### EXERCISE INPUT
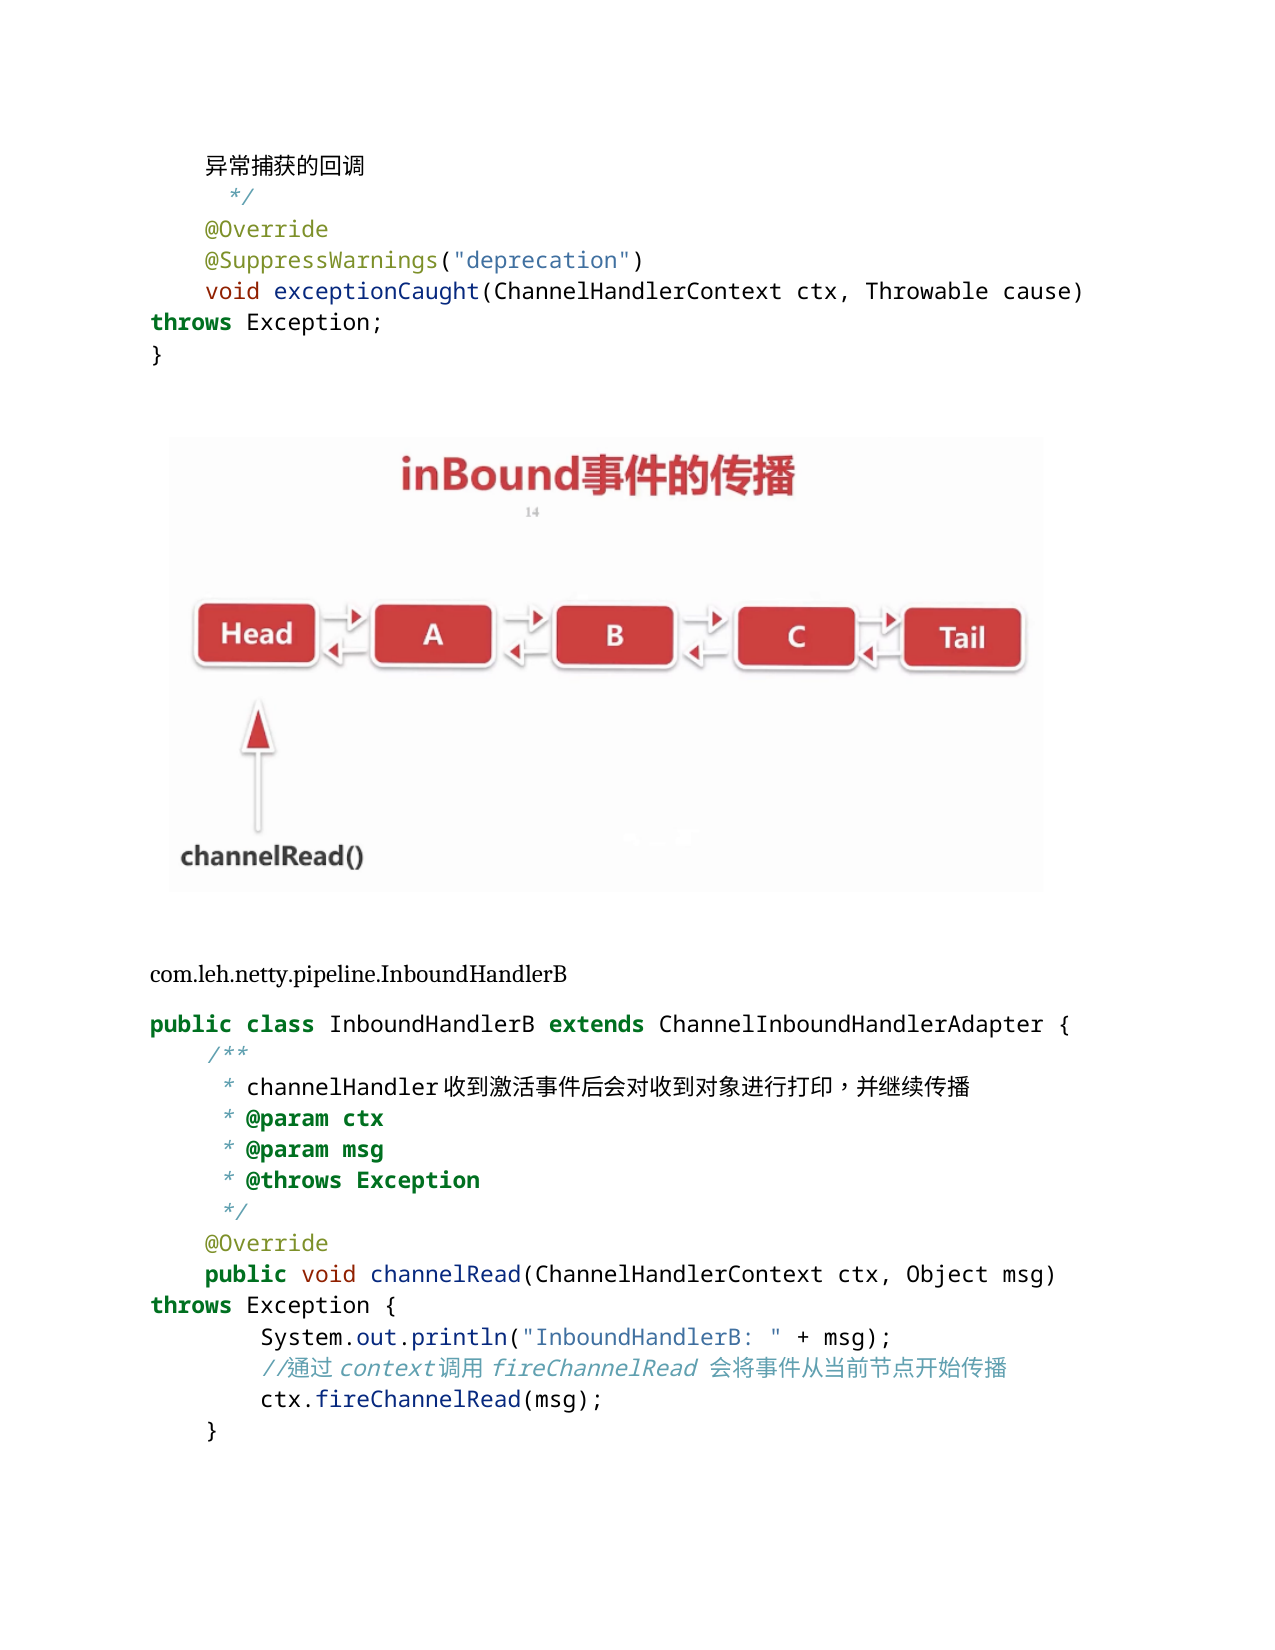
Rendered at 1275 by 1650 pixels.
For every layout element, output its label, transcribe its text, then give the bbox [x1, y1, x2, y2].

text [150, 150, 1125, 369]
picture [168, 437, 1044, 892]
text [150, 1008, 1125, 1474]
text com.leh.netty.pipeline.InboundHandlerB [150, 960, 1125, 989]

### TASK STATEMENT
Give the entries back verbatim and omit the images.

### RESULT
Rendered at 1275 by 1650 pixels.
For every layout element, output its label, transcribe its text, then give the bbox [x1, y1, x2, y2].

text [150, 150, 1125, 369]
picture [168, 437, 1044, 892]
text [150, 1008, 1125, 1474]
text com.leh.netty.pipeline.InboundHandlerB [150, 960, 1125, 989]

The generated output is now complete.